Data items:
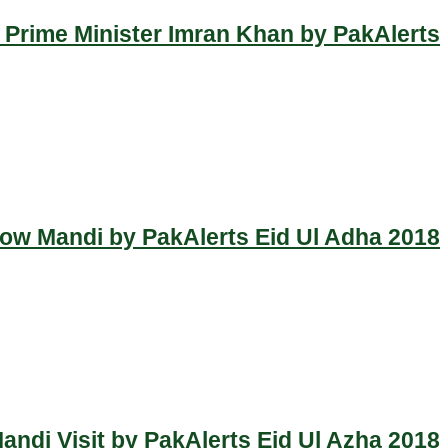
 Prime Minister Imran Khan by PakAlerts
Cow Mandi by PakAlerts Eid Ul Adha 2018
ndi Visit by PakAlerts Eid Ul Azha 2018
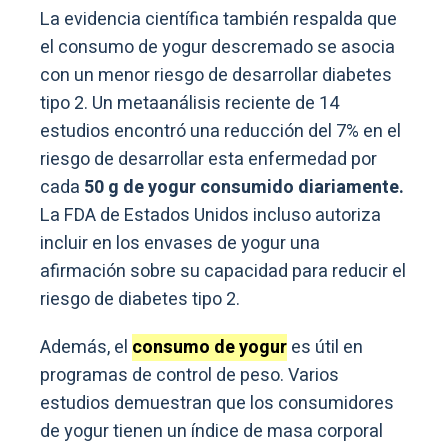
La evidencia científica también respalda que
el consumo de yogur descremado se asocia
con un menor riesgo de desarrollar diabetes
tipo 2. Un metaanálisis reciente de 14
estudios encontró una reducción del 7% en el
riesgo de desarrollar esta enfermedad por
cada
50 g de yogur consumido diariamente.
La FDA de Estados Unidos incluso autoriza
incluir en los envases de yogur una
afirmación sobre su capacidad para reducir el
riesgo de diabetes tipo 2.
Además, el
consumo de yogur
es útil en
programas de control de peso. Varios
estudios demuestran que los consumidores
de yogur tienen un índice de masa corporal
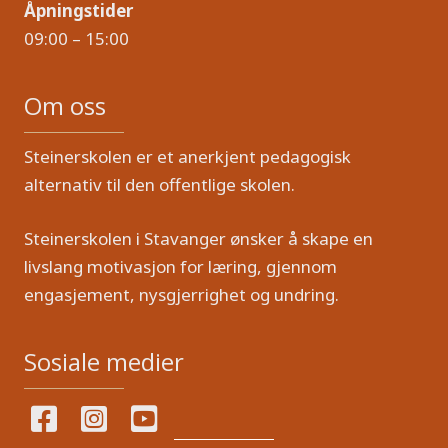
Åpningstider
09:00 – 15:00
Om oss
Steinerskolen er et anerkjent pedagogisk
alternativ til den offentlige skolen.
Steinerskolen i Stavanger ønsker å skape en
livslang motivasjon for læring, gjennom
engasjement, nysgjerrighet og undring.
Sosiale medier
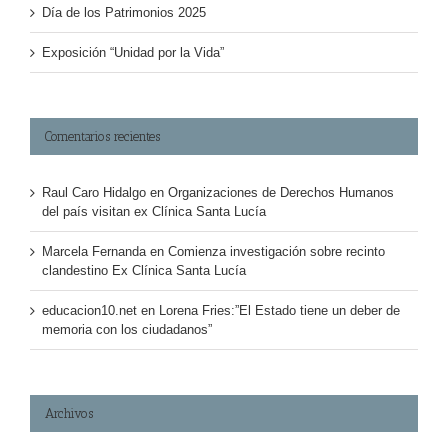
Día de los Patrimonios 2025
Exposición “Unidad por la Vida”
Comentarios recientes
Raul Caro Hidalgo
en
Organizaciones de Derechos Humanos
del país visitan ex Clínica Santa Lucía
Marcela Fernanda
en
Comienza investigación sobre recinto
clandestino Ex Clínica Santa Lucía
educacion10.net
en
Lorena Fries:”El Estado tiene un deber de
memoria con los ciudadanos”
Archivos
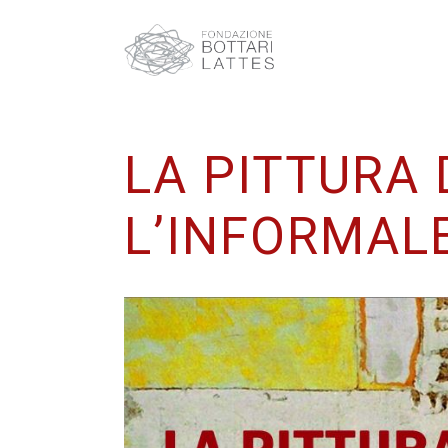
LA PITTURA 
L’INFORMALE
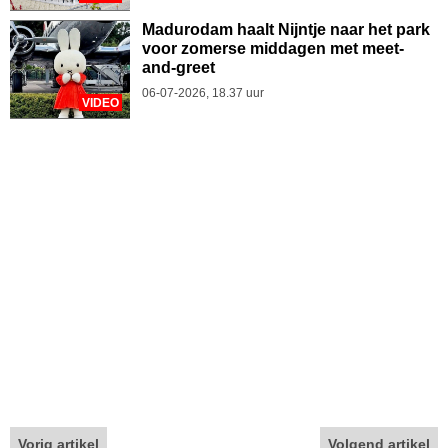
Madurodam haalt Nijntje naar het park
voor zomerse middagen met meet-
and-greet
06-07-2026, 18.37 uur
VIDEO
Vorig artikel
Volgend artikel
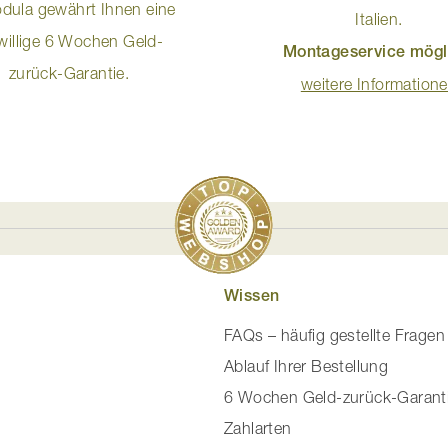
dula gewährt Ihnen eine
Italien.
iwillige 6 Wochen Geld-
Montageservice mögl
zurück-Garantie.
weitere Information
Wissen
FAQs – häufig gestellte Fragen
Ablauf Ihrer Bestellung
6 Wochen Geld-zurück-Garant
Zahlarten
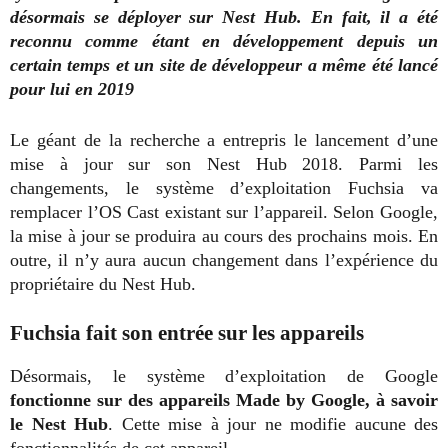
désormais se déployer sur Nest Hub. En fait, il a été
reconnu comme étant en développement depuis un
certain temps et un site de développeur a même été lancé
pour lui en 2019
Le géant de la recherche a entrepris le lancement d’une
mise à jour sur son Nest Hub 2018. Parmi les
changements, le système d’exploitation Fuchsia va
remplacer l’OS Cast existant sur l’appareil. Selon Google,
la mise à jour se produira au cours des prochains mois. En
outre, il n’y aura aucun changement dans l’expérience du
propriétaire du Nest Hub.
Fuchsia fait son entrée sur les appareils
Désormais, le système d’exploitation de Google
fonctionne sur des appareils Made by Google, à savoir
le Nest Hub
. Cette mise à jour ne modifie aucune des
fonctionnalités de cet appareil.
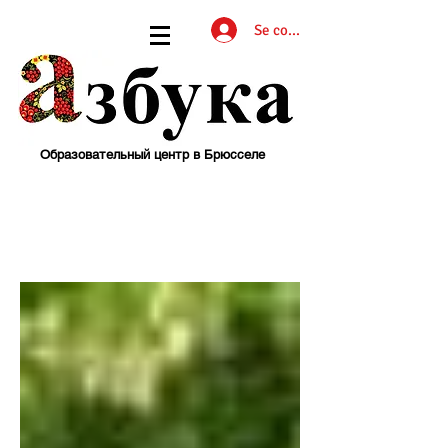
Se connecter
Образовательный центр в Брюсселе
СПЕКТАКЛИ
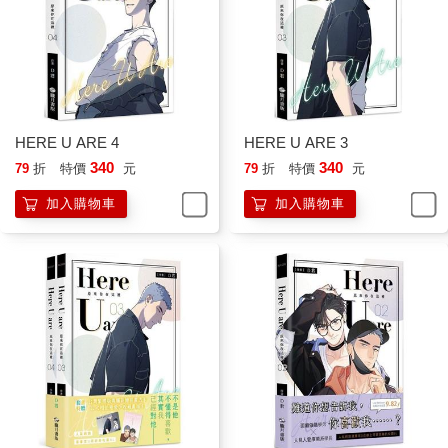
HERE U ARE 4
HERE U ARE 3
340
340
79
折
特價
元
79
折
特價
元
加入購物車
加入購物車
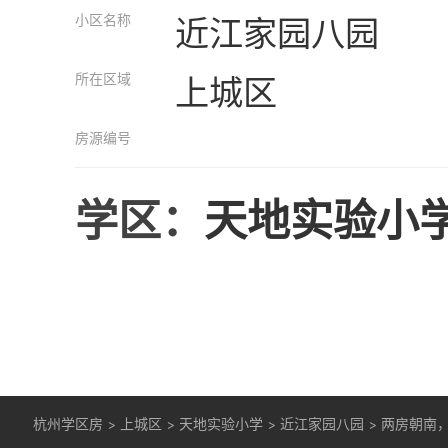
小区名称
近江家园八园
所在区域
上城区
房源编号
学区：
天地实验小
杭州学区房
>
上城区
>
天地实验小学
>
近江家园八园
>
两房朝南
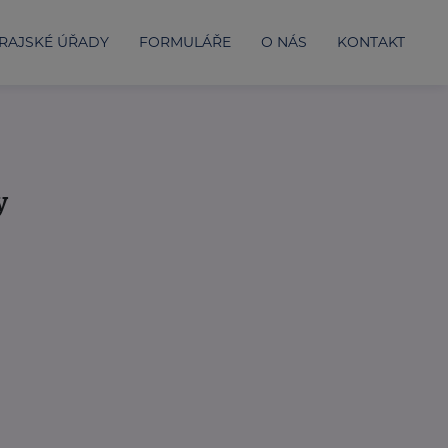
RAJSKÉ ÚŘADY
FORMULÁŘE
O NÁS
KONTAKT
y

Instruction. Return the stretch of data that begins with the line showing "Cow Mandi by PakAlerts Eid Ul Adha 2018" and goes on through the line showing "Madurodam haalt Nijntje naar het park", exactly, with pictures removed.

Task answer.
Cow Mandi by PakAlerts Eid Ul Adha 2018
ndi Visit by PakAlerts Eid Ul Azha 2018
La evidencia científica también respalda que
el consumo de yogur descremado se asocia
con un menor riesgo de desarrollar diabetes
tipo 2. Un metaanálisis reciente de 14
estudios encontró una reducción del 7% en el
riesgo de desarrollar esta enfermedad por
cada
50 g de yogur consumido diariamente.
La FDA de Estados Unidos incluso autoriza
incluir en los envases de yogur una
afirmación sobre su capacidad para reducir el
riesgo de diabetes tipo 2.
Además, el
consumo de yogur
es útil en
programas de control de peso. Varios
estudios demuestran que los consumidores
de yogur tienen un índice de masa corporal
Åpningstider
09:00 – 15:00
Om oss
Steinerskolen er et anerkjent pedagogisk
alternativ til den offentlige skolen.
Steinerskolen i Stavanger ønsker å skape en
livslang motivasjon for læring, gjennom
engasjement, nysgjerrighet og undring.
Sosiale medier
Día de los Patrimonios 2025
Exposición “Unidad por la Vida”
Comentarios recientes
Raul Caro Hidalgo
en
Organizaciones de Derechos Humanos
del país visitan ex Clínica Santa Lucía
Marcela Fernanda
en
Comienza investigación sobre recinto
clandestino Ex Clínica Santa Lucía
educacion10.net
en
Lorena Fries:”El Estado tiene un deber de
memoria con los ciudadanos”
Archivos
LA PITTURA 
L’INFORMALE
Madurodam haalt Nijntje naar het park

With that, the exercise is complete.